Melihat kondisi tersebut, Pemerintah terpaksa menerbitkan Peraturan Menteri Pertanian Nomor 11/Permentan/OT.140/3/2015 yang melonggarkan syarat dari Peraturan Menteri Pertanian Nomor 19/Permentan/OT.140/3/2011 wajib memperoleh sertifikat ISPO, kemudian diubah Peraturan Menteri Pertanian Nomor 11/Permentan/OT.140/3/2015 hanya menjadi wajib mendaftarkan diri pada proses sertifikasi ISPO.

 

Bahkan sejak tahun 2017 Pemerintah tengah menggodok perpres ISPO untuk menyempurnakan tata kelola ISPO, tetapi hingga dua tahun berselang Perpres tersebut tak kunjung diterbitkan - akibatnya secara hukum tetap berlaku Peraturan Menteri Pertanian Nomor 11/Permentan/OT.140/3/2015.

 

Alhasil, ketentuan ini tidak dapat memuaskan buyer internasional sehingga ISPO saat ini hanya dipandang sebagai pemenuhan kewajiban terhadap peraturan tanpa memberi nilai lebih mengingat pada akhirnya buyer internasional lebih menggunakan sertifikasi internasional Round Sustainable Palm Oil (RSPO) untuk memberi harga premium CPO beserta produk turunannya.

 

RSPO sendiri lebih condong pada konservasi ketimbang pengembangan (development).
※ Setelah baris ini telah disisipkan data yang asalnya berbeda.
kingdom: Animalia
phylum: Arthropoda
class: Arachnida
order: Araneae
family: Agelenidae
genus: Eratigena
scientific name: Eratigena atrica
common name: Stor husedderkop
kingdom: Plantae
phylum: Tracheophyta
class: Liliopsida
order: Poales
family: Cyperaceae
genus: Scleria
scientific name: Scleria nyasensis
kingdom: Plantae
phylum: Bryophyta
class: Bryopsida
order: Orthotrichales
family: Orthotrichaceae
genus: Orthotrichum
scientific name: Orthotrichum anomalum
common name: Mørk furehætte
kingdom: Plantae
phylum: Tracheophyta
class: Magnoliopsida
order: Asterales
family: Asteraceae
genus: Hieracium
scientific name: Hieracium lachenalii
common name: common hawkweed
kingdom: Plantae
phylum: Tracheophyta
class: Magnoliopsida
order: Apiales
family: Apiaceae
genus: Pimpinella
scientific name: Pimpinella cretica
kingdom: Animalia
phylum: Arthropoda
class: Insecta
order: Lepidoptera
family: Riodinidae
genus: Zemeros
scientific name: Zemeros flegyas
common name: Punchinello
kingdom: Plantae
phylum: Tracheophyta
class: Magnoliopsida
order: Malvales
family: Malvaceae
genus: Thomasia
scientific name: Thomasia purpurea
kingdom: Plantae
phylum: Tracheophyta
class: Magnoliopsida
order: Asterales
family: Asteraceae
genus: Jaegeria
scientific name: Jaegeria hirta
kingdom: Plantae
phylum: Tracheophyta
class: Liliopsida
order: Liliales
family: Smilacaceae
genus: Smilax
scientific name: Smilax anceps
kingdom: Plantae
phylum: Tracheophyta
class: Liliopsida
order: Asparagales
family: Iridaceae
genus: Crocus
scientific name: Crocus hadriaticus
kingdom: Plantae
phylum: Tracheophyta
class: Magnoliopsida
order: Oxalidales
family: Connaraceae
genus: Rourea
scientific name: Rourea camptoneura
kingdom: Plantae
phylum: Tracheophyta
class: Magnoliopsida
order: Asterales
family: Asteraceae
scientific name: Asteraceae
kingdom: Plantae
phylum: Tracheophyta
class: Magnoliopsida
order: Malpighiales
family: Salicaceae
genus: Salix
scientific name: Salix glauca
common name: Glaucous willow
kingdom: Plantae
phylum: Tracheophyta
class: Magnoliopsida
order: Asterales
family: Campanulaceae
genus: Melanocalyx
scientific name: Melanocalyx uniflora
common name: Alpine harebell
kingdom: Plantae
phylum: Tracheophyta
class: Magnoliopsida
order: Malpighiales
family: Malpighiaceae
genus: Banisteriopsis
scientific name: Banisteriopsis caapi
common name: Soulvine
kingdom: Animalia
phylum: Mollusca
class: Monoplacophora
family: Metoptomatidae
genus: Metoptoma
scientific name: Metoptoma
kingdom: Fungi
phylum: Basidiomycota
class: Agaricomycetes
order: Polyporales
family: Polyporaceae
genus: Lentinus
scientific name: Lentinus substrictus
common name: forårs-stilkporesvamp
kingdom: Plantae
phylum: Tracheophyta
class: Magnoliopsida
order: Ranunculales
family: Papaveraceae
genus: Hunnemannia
Dalam situasi ini, growers Indonesia kesulitan memenuhi syarat HGU dan pemenuhan perizinan teknis mengingat pengurusan HGU dan perizinan teknis memerlukan waktu yang lama dengan biaya tidak sedikit. Akibatnya secara komersial Indonesia gagal mengoptimalkan seluruh potensi CPO besertanya turunannya dengan harga premium sekaligus membuka peluang untuk (tetap) terciptanya kampanye hitam atas industri sawit Indonesia.